As Parma's fans protested outside the players' dressing room in the wake of Week 23's home defeat to Lecce, Sporting Director Pietro Leonardi came out and publicly backed under-fire Pasquale Marino. He appealed to fans to get behind the team and support the Coach as they looked to get through the run of form together.
However, by Week 25's 4-0 thumping at Milan, the tone had changed, and Leonardi refused to be drawn on Marino's future, only cryptically saying: "Parma comes first."
The fans' protests after the Lecce defeat were the culmination of what has been a dreadful second season since returning to the top flight in 2009. Where eighth place was achieved last term, this campaign has back-to-back wins recorded just once, a nine-game winless run across two months and worrying defeats to teams in and around a relegation battle Parma are now embroiled in.
At the start of the season, poor results were defended against questionable officiating, bedding in new signings effectively and then the various absentees in defence and midfield that took their toll on a lightweight squad. In light of recent form however, attention has shifted to a Coach who suffered similar frustration last term at Udinese.
Owner Tommaso Ghiradi's role is important in the recent change of attitude to Marino's position, given many are as keen for Leonardi's departure as the Coach's. After the 1-0 reverse against Lecce - a game that saw Parma dominate chances but switch off near the end to concede a late Salentini winner - it was Ghiradi that spoke to the players and fans, 'making the situation clear'. He then took Press conference duties from Leonardi and Marino as they went with the team in Ritiro - pre-season style training where the squad work and live together for a few days.

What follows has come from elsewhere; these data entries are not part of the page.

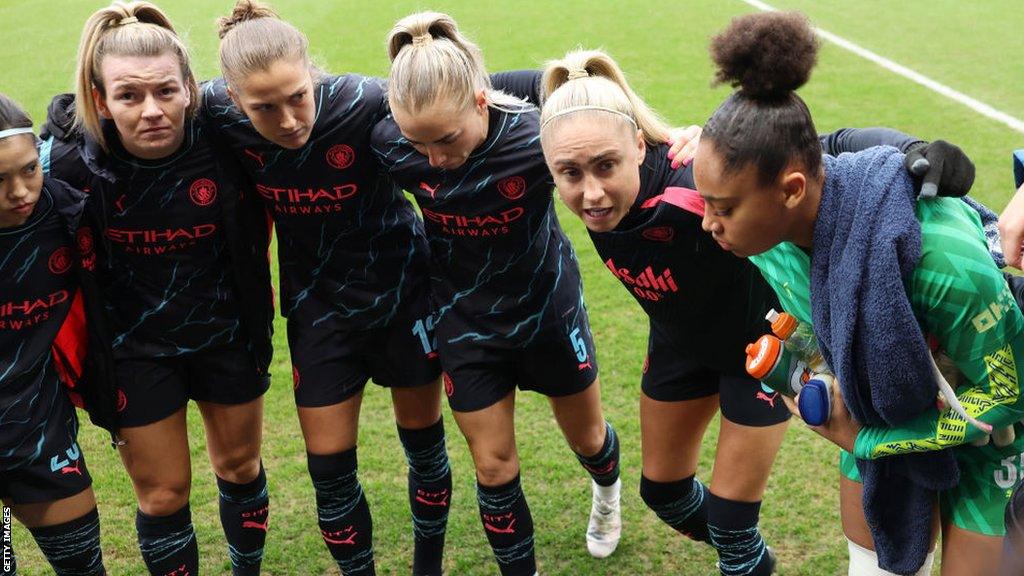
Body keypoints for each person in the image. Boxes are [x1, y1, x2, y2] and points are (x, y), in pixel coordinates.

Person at [538, 46, 945, 576]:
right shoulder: (574, 154)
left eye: (606, 167)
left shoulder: (695, 184)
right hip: (681, 345)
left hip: (765, 352)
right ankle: (754, 560)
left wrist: (914, 149)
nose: (591, 193)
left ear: (638, 146)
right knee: (663, 493)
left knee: (730, 523)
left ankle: (742, 554)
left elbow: (822, 150)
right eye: (569, 173)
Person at [694, 11, 1024, 575]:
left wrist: (870, 440)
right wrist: (813, 367)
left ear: (792, 191)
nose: (708, 223)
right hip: (881, 409)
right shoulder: (765, 237)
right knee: (874, 568)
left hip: (991, 437)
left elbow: (1010, 395)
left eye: (722, 208)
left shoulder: (943, 263)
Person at [371, 12, 623, 575]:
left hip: (547, 309)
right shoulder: (389, 143)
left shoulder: (535, 135)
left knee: (587, 438)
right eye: (419, 142)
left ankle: (607, 494)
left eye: (446, 138)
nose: (433, 158)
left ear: (482, 102)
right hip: (465, 320)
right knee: (492, 465)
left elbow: (616, 144)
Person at [206, 2, 448, 574]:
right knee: (330, 471)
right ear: (235, 100)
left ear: (313, 72)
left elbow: (470, 92)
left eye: (297, 96)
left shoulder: (364, 100)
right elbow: (123, 113)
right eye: (265, 107)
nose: (289, 120)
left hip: (404, 297)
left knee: (425, 449)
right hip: (319, 310)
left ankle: (428, 567)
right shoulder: (212, 111)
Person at [49, 2, 276, 574]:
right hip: (133, 351)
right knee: (163, 495)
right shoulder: (70, 162)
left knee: (241, 467)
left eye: (165, 92)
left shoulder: (228, 139)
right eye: (128, 96)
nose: (151, 111)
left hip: (226, 334)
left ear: (190, 90)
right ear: (101, 100)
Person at [0, 92, 108, 576]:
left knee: (84, 567)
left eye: (28, 169)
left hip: (37, 423)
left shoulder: (64, 213)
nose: (20, 192)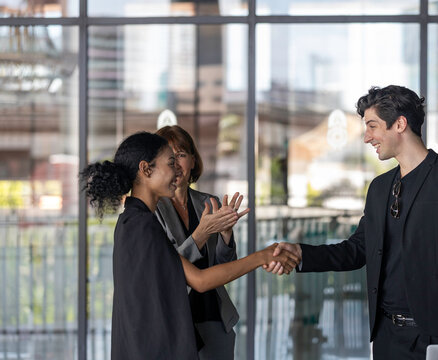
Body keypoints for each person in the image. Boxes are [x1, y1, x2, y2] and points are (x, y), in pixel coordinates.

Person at [265, 85, 438, 359]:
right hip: (386, 336)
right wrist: (302, 253)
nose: (366, 137)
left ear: (400, 123)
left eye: (372, 126)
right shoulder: (380, 187)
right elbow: (358, 249)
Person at [80, 131, 299, 360]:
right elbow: (199, 280)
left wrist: (243, 245)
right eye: (170, 163)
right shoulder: (143, 224)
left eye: (179, 160)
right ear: (146, 169)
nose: (177, 171)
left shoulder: (134, 220)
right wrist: (261, 257)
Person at [154, 125, 248, 360]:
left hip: (214, 316)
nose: (176, 163)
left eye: (182, 155)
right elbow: (166, 269)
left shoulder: (209, 202)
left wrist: (226, 234)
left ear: (193, 161)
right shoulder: (153, 210)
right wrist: (201, 234)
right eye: (169, 157)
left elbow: (225, 266)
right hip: (174, 320)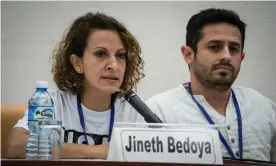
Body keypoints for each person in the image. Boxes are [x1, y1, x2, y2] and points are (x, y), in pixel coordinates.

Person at [6, 12, 145, 159]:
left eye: (121, 55)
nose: (114, 65)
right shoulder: (52, 103)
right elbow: (15, 146)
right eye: (100, 54)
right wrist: (97, 151)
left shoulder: (134, 111)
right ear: (77, 63)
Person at [144, 8, 276, 162]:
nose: (226, 56)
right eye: (214, 47)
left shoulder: (264, 108)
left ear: (242, 56)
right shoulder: (159, 111)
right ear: (188, 54)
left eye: (234, 49)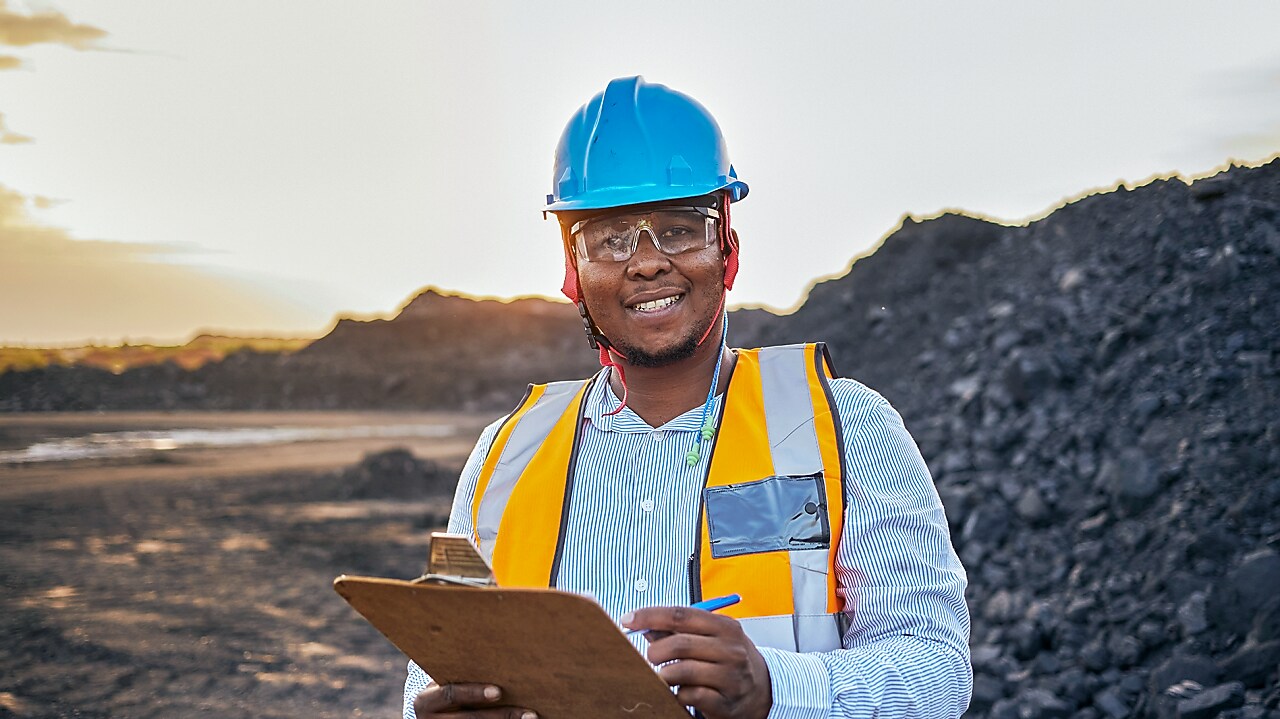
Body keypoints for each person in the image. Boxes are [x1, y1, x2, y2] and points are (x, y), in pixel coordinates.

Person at [405, 76, 971, 719]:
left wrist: (772, 688)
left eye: (678, 229)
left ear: (726, 244)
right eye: (610, 237)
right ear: (573, 268)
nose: (645, 263)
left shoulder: (845, 428)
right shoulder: (504, 457)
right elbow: (433, 668)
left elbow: (935, 672)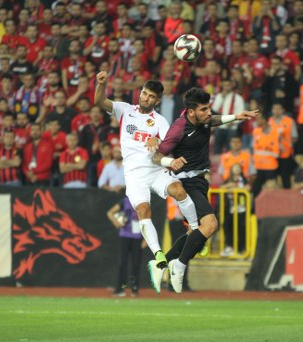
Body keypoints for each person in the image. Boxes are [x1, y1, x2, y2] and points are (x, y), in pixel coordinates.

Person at [150, 87, 259, 293]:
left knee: (195, 232)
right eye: (203, 109)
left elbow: (213, 120)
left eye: (208, 108)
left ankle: (161, 264)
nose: (208, 112)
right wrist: (170, 161)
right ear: (191, 112)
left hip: (200, 181)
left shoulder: (203, 118)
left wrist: (236, 116)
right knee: (210, 225)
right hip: (186, 182)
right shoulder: (178, 128)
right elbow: (156, 156)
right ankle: (178, 266)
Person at [94, 70, 200, 282]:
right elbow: (99, 101)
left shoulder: (159, 121)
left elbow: (171, 146)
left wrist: (158, 142)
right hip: (134, 175)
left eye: (151, 96)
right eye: (144, 93)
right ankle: (158, 254)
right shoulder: (125, 110)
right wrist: (100, 83)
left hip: (155, 170)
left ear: (157, 100)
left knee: (179, 190)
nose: (146, 98)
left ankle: (197, 231)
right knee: (144, 210)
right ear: (140, 93)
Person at [107, 196, 145, 297]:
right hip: (125, 236)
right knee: (122, 264)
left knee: (135, 264)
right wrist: (116, 221)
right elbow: (110, 212)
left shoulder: (143, 200)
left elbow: (147, 219)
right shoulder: (125, 201)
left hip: (137, 237)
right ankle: (121, 289)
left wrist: (146, 239)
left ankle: (134, 290)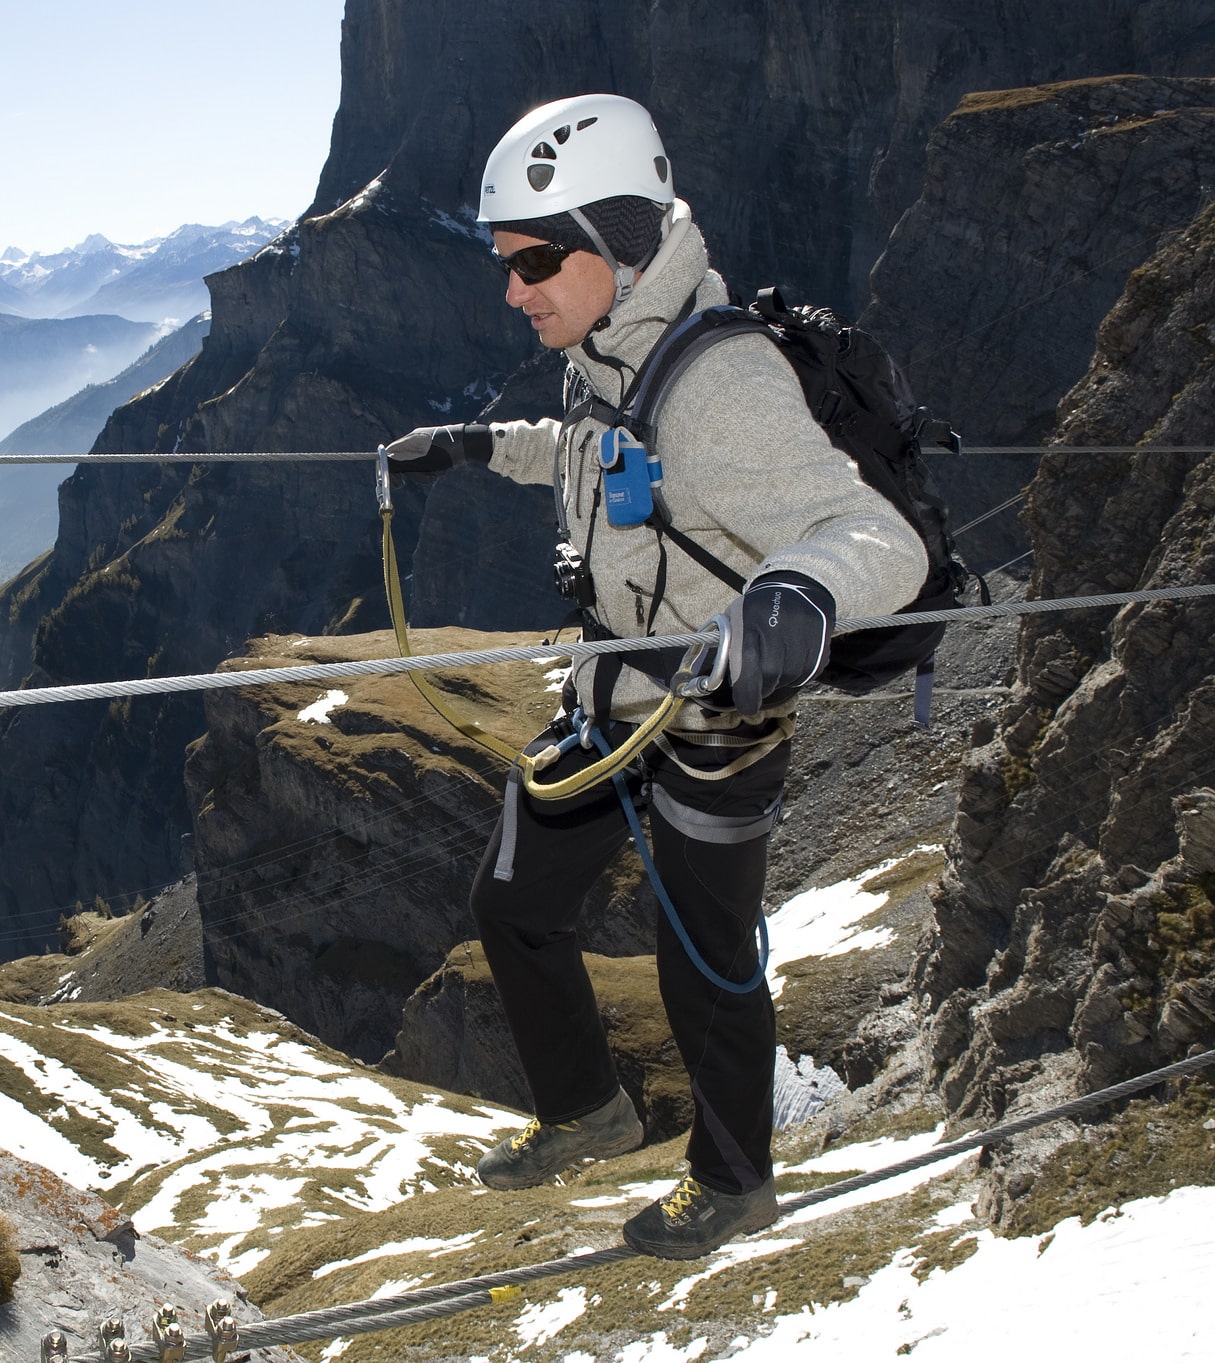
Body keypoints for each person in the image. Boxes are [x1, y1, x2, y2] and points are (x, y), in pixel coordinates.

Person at [384, 94, 926, 1259]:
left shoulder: (717, 384)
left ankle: (733, 1181)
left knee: (703, 963)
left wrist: (796, 594)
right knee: (513, 903)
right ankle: (586, 1111)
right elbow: (585, 450)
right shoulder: (606, 349)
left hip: (714, 721)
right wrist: (477, 447)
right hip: (612, 700)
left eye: (534, 259)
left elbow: (877, 538)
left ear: (618, 241)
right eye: (504, 264)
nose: (512, 289)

Whilst the team returned with a point against Fiorentina, and a committed display that drew applause from the Tardini at full-time, Ghiradi's reaction that he was "angry and disappointed the team did not compete" against Milan suggests things have only deteriorated. The side visibly surrendered after the 15-minute mark at San Siro, indicating despite Marino's continued efforts, they are not playing as they should.
Where Marino cites psychology as the issue behind the Gialloblu's form, others see a side unable to initiate passing moves at pace through games. Tactically there is minimal support for an often segregated lone striker, as two goals in the last 576 minutes played highlights, whilst there is little protection for a back-line that struggles with opponents in and around the penalty box, as seven penalties conceded testifies.
Marino has not been helped by various injuries, including Daniele Galloppa and Alberto Paloschi's long-term withdrawals and various niggles that have deprived him of a first-team selection for most of the season. Paloschi and left-back Luca Antonelli's January sale further inhibited the squad, whilst summer arrivals Gabriel Paletta and Sebastian Giovinco have failed to deliver when relied upon.
The Coach says sections of the support have never taken to him replacing Francesco Guidolin and admits the Parma bench is looking unsteady. The club have not opened talks with potential replacements yet - Marcello Lippi, Walter Zenga and Franco Colomba - but it is thought they will should a win and more importantly a performance against Cesena not be forthcoming.